Toutes ces différentes sortes de frênes sont si robustes, qu'ils ne sont jamais endommagés par le froid des plus grands hivers de ce climat : comme la plupart ne produisent point encore de graine en France, on ne peut guère les multiplier que par la greffe, qui réussit très-bien sur le frêne commun. (c)

FRENE, (Pharmac. Met. medic.) son écorce, ses feuilles, et ses graines contiennent un sel alumineux, tartareux, de saveur austère, acre et amère : le sel qu'on tire de son écorce est un alkali fixe, actif et corrosif. Le sel tartareux, acre et amer que les graines contiennent, est plus huileux et plus actif que celui de son écorce. M. Tournefort trouve que le sel essentiel du frêne est presque semblable à l'oxisal diaphorétique d'Ange-Sala, uni avec beaucoup de terre et de soufre.
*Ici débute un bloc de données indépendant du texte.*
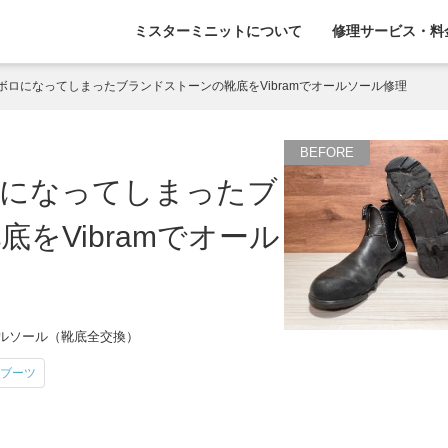
ミスターミニットについて
修理サービス・料
ボロになってしまったブランドストーンの靴底をVibramでオールソール修理
ロになってしまったブ
をVibramでオール
ールソール（靴底全交換）
ブーツ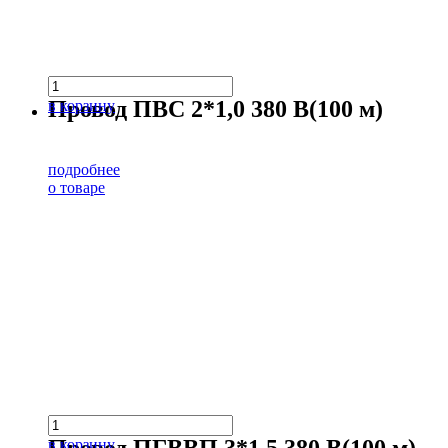
Провод ПВС 2*1,0 380 В(100 м)
в корзину
подробнее
о товаре
в корзину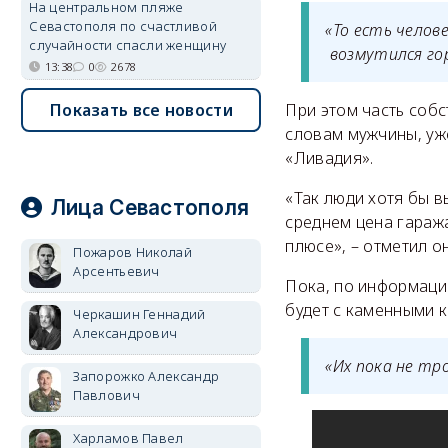
На центральном пляже
Севастополя по счастливой
«То есть челов
случайности спасли женщину
возмутился го
13:38
0
2678
Показать все новости
При этом часть собс
словам мужчины, уж
«Ливадия».
«Так люди хотя бы в
Лица Севастополя
среднем цена гаража
плюсе», – отметил он
Пожаров Николай
Арсентьевич
Пока, по информации
будет с каменными к
Черкашин Геннадий
Александрович
«Их пока не тр
Запорожко Александр
Павлович
Харламов Павел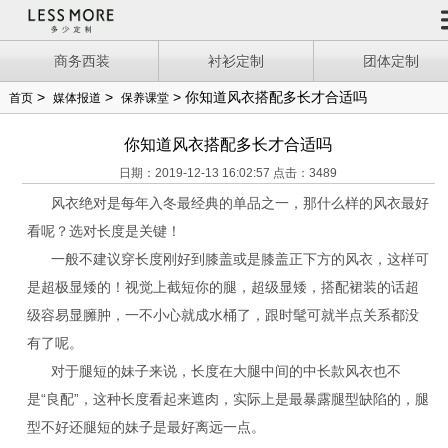
商务西装
衬衫定制
团体定制
>
>
> 你知道风衣搭配多长才合适吗
首页
媒体报道
保养课堂
你知道风衣搭配多长才合适吗
日期：2019-12-13 16:02:57 点击：3489
风衣绝对是每年入冬最经典的单品之一，那什么样的风衣最好
看呢？选对长度是关键！
一般不建议穿长度刚好到膝盖或是膝盖正下方的风衣，这样可
是超极显矮的！视觉上截短你的腿，超级显矮，搭配裙装的话超
级容易显臃肿，一不小心就成水桶了，跟时髦可就半点关系都没
有了呢。
对于腿短的妹子来说，长度在大腿中间的中长款风衣也不
是“良配”，这种长度看起来遮肉，实际上是最暴露腿型缺陷的，腿
型不好还腿短的妹子是最好离远一点。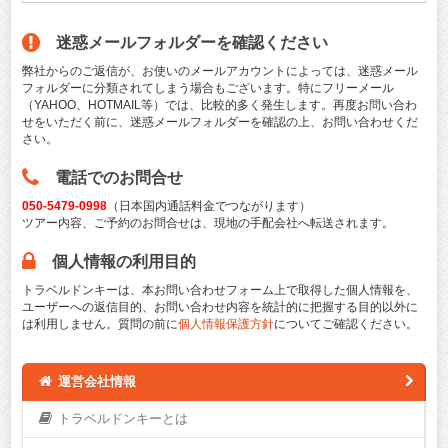
迷惑メールフォルダーを確認ください
弊社からのご返信が、お使いのメールアカウントによっては、迷惑メール
フォルダーに分類されてしまう場合もございます。特にフリーメール
（YAHOO、HOTMAIL等）では、比較的多く発生します。再度お問い合わ
せをいただく前に、迷惑メールフォルダーを確認の上、お問い合わせくだ
さい。
電話でのお問合せ
050-5479-0998
（日本国内通話料金でつながります）
ツアー内容、ご予約のお問合せは、現地の手配会社へ転送されます。
個人情報の利用目的
トラベルドンキーは、本お問い合わせフォーム上で取得した個人情報を、
ユーザーへの返信目的、お問い合わせ内容を統計的に把握する目的以外に
は利用しません。質問の前に
個人情報保護方針
についてご確認ください。
運営会社情報
トラベルドンキーとは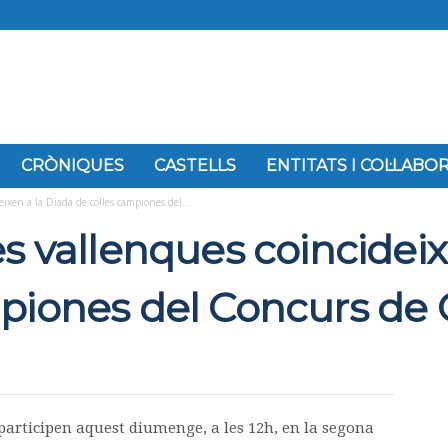
CRÒNIQUES
CASTELLS
ENTITATS I COL·LAB
eixen a la Diada de colles campiones del...
es vallenques coincideix
piones del Concurs de C
 participen aquest diumenge, a les 12h, en la segona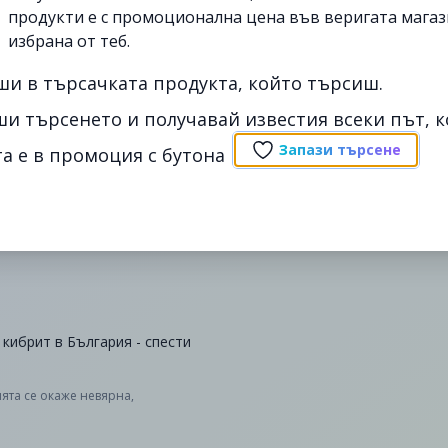
продукти е с промоционална цена във веригата магаз
избрана от теб.
ши в търсачката продукта, който търсиш.
ши търсенето и получавай известия всеки път, к
Запази търсене
а е в промоция с бутона
 кибрит в България - спести
ята се окаже невярна,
La décoction ou l'infusion de son écorce, noircit la solution du vitriol, de même que la noix de galle.

On ordonne rarement ou jamais les feuilles de frêne : l'écorce de cet arbre a les propriétés de la noix de galle ; elle est atténuante, sudorifique, et dessicative ; le sel tiré des cendres de cette écorce excite puissamment les urines ; mais c'est une propriété qui lui est commune avec les autres sels alkalis.

La graine de frêne est appelée dans les boutiques ornithoglossum, ou lingua avis, parce qu'elle a en quelque manière la figure d'une langue d'oiseau : c'est une graine extrêmement acre ; elle donne dans la distillation une huîle empyreumatique, que l'on rectifie autant qu'il est possible, pour lui ôter son odeur de feu. Le petit peuple d'Angleterre confit cette graine, ou plutôt le fruit du frêne avant sa maturité, dans de la saumure de sel et de vinaigre, et il en use dans les sausses. Cette graine entre dans la mauvaise composition galénique nommée électuaire diasatyrion de Nicolas Myrepse. (D.J.)